Each center was asked to report angiographic (aneurysmal location, aneurysmal maximal size, neck size, incidence of intraprocedural parent vessel thrombosis, coil herniation, aneurysmal rupture as well as Raymond scale and percent occlusion after coiling) and clinical (rupture status, Hunt and Hess grade, incidence of stroke, hemorrhage, vasospasm and hydrocephalus) data on consecutive patients who underwent placement of Hydrosoft coils.
A total of 141 patients were enrolled. Embolization achieved a Raymond scale score of I (complete obliteration) in 79 aneurysms (56%), II (residual neck) in 40 aneurysms (28%) and III (residual dome) in 21 aneurysms (15%); in one case the Hydrosoft coil could not be placed. Procedural morbidity and mortality were 2.1% and 1.4%, respectively. No complications were definitively attributed to the use of Hydrosoft coils.

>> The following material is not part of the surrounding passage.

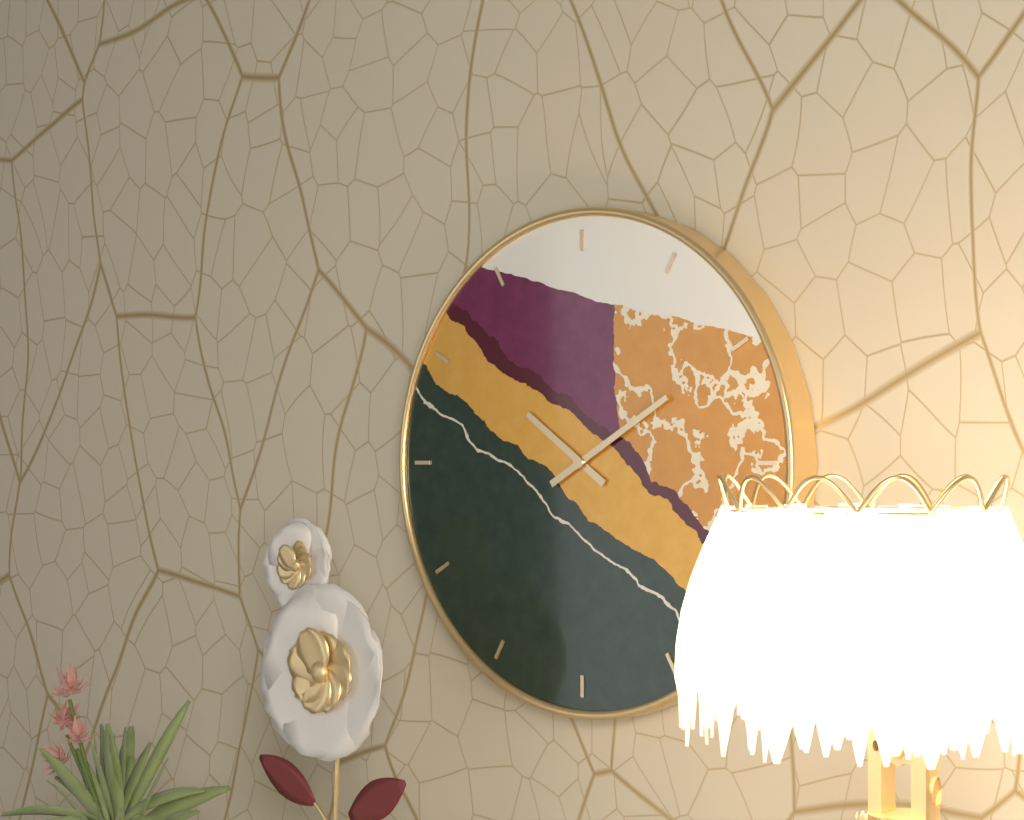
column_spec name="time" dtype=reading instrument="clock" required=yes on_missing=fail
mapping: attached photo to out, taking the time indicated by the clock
10:10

There were three cases (2.1%) of parent vessel thrombosis, two of which resolved after intraprocedural administration of thrombolytic agents and did not lead to neurological sequelae. The incidences of intraprocedural or periprocedural aneurysmal rupture (2.1%), cerebral hemorrhage (3.5%), stroke (4.9%), vasospasm (26.2%) or hydrocephalus (31.1%) were comparable to contemporary literature.
The use of Hydrosoft coils appears to be safe and does not lead to higher complication rates than are currently accepted in the literature. Further prospective studies are required to determine whether the use of Hydrosoft coils results in a lower incidence of aneurysmal recurrence.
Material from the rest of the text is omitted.